Calming wind early Saturday helped firefighters battle a 3,700-acre wildfire that prompted a voluntary evacuation of about 200 ridge-top homes.

Fierce Santa Ana wind fanned the late-season blaze that started early Friday in School Canyon — a hilly, rocky area between Ventura and Ojai, about 60 miles northwest of Los Angeles.

The blaze was 30 percent contained early Saturday. After mapping, fire officials reduced the size of the blaze from 4,000 to 3,700 acres.

"We still have a few hot spots, but the fire is mostly lying down," Inspector Ron Haralson of the Los Angeles County Fire Department said.

The origin point and cause of the fire were under investigation.

At midmorning Friday, a wall of flames as high as 30 feet snaked along hillsides, and by early afternoon a huge plume of whiskey-brown smoke carried ash to the nearby Pacific Ocean.

In just a few hours, the wind-driven fire tripled in size. But the fire calmed down in the early evening as a cooler onshore breeze helped lower the wind and the temperature.

The National Weather Service canceled a wind advisory, but forecasters cautioned the wind would continue in the area through early Sunday at 15 to 25 mph with isolated gusts near 35 mph.

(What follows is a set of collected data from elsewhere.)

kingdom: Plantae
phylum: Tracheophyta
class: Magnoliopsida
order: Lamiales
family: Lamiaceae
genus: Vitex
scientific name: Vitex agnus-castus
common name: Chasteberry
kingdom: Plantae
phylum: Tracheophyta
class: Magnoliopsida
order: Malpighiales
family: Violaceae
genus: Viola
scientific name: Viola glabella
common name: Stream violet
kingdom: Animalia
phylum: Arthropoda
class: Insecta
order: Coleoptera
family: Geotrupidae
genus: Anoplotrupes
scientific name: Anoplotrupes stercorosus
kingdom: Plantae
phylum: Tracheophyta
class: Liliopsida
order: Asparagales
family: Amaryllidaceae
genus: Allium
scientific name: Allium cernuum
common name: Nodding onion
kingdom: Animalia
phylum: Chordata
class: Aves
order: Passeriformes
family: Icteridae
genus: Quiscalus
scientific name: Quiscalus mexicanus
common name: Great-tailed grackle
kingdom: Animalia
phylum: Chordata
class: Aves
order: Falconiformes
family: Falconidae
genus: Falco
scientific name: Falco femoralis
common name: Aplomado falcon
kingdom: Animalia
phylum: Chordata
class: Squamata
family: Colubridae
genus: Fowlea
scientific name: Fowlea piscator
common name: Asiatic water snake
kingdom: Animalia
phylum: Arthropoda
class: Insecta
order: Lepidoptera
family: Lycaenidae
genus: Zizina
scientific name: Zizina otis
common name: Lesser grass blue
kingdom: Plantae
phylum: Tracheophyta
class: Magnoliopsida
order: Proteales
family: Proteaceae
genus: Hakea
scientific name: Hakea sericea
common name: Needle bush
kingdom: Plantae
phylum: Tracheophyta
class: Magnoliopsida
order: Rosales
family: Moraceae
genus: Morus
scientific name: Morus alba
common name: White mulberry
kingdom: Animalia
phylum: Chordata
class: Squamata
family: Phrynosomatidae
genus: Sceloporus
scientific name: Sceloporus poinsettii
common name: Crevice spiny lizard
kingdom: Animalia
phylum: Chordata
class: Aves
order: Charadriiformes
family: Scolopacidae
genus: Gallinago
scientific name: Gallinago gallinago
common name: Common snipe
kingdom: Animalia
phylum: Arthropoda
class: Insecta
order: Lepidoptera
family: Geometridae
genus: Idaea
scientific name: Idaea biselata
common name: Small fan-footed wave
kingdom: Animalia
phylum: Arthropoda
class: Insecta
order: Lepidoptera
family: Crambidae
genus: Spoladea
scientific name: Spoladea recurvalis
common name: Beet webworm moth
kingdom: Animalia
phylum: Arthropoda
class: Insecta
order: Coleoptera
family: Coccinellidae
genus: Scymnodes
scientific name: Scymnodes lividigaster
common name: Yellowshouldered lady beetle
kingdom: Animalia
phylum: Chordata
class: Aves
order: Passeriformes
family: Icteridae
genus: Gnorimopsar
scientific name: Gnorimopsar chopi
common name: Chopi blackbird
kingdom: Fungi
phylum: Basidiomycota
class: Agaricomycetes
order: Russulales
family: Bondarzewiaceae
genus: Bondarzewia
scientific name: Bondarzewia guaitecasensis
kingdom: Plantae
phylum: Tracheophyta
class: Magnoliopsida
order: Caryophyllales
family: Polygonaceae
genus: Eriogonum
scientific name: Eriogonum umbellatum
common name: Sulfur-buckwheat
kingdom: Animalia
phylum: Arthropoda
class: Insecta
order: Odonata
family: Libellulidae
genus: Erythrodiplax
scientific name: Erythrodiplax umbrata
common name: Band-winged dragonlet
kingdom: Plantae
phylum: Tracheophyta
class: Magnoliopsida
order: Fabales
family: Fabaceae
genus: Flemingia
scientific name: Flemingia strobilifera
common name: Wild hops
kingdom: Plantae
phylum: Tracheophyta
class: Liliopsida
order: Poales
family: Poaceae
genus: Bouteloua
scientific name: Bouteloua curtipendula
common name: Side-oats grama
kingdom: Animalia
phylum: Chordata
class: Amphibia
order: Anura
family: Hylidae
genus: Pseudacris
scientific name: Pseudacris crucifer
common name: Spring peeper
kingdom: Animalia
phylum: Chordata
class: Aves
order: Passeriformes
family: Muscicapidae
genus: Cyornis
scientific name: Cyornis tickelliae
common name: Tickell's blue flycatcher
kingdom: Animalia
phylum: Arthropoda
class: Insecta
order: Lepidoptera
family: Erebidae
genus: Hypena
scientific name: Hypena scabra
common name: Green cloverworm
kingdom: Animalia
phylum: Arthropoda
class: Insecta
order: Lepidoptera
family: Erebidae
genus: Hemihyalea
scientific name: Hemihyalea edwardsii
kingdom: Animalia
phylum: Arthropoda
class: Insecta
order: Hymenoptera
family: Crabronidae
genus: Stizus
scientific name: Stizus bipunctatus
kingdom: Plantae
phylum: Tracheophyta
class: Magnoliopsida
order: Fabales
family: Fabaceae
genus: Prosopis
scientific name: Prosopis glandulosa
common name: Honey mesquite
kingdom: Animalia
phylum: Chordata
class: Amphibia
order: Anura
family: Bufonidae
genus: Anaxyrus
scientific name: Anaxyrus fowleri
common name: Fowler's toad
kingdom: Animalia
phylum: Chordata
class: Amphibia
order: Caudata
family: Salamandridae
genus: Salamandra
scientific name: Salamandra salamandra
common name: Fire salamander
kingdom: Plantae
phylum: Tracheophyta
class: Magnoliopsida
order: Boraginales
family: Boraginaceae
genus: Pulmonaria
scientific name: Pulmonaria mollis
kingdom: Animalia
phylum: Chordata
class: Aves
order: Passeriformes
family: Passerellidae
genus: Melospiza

The fire roared down School Canyon heading to the northern edge of Ventura. At one point, it burned to the backyards of several large homes.

"We have a lot of crews up there and are making every effort to protect those structures," said Joe Luna, a spokesman with the Ventura County Fire Department. "But we are confident that the winds — when they calm down — will allow us to put this out."

Many of the stucco homes in the area have tile roofs, and fire officials said requirements that brush be cleared around houses had helped.

Still, firefighting equipment was headed to Ventura from throughout the state. Bulldozers and hotshot crews worked their way up Highway 101 from Los Angeles. Water-dropping helicopters and fixed-wing aircraft also were called in to assist firefighters on the ground.

Late Friday, FEMA authorized the use of federal funds to help the state battle the fire.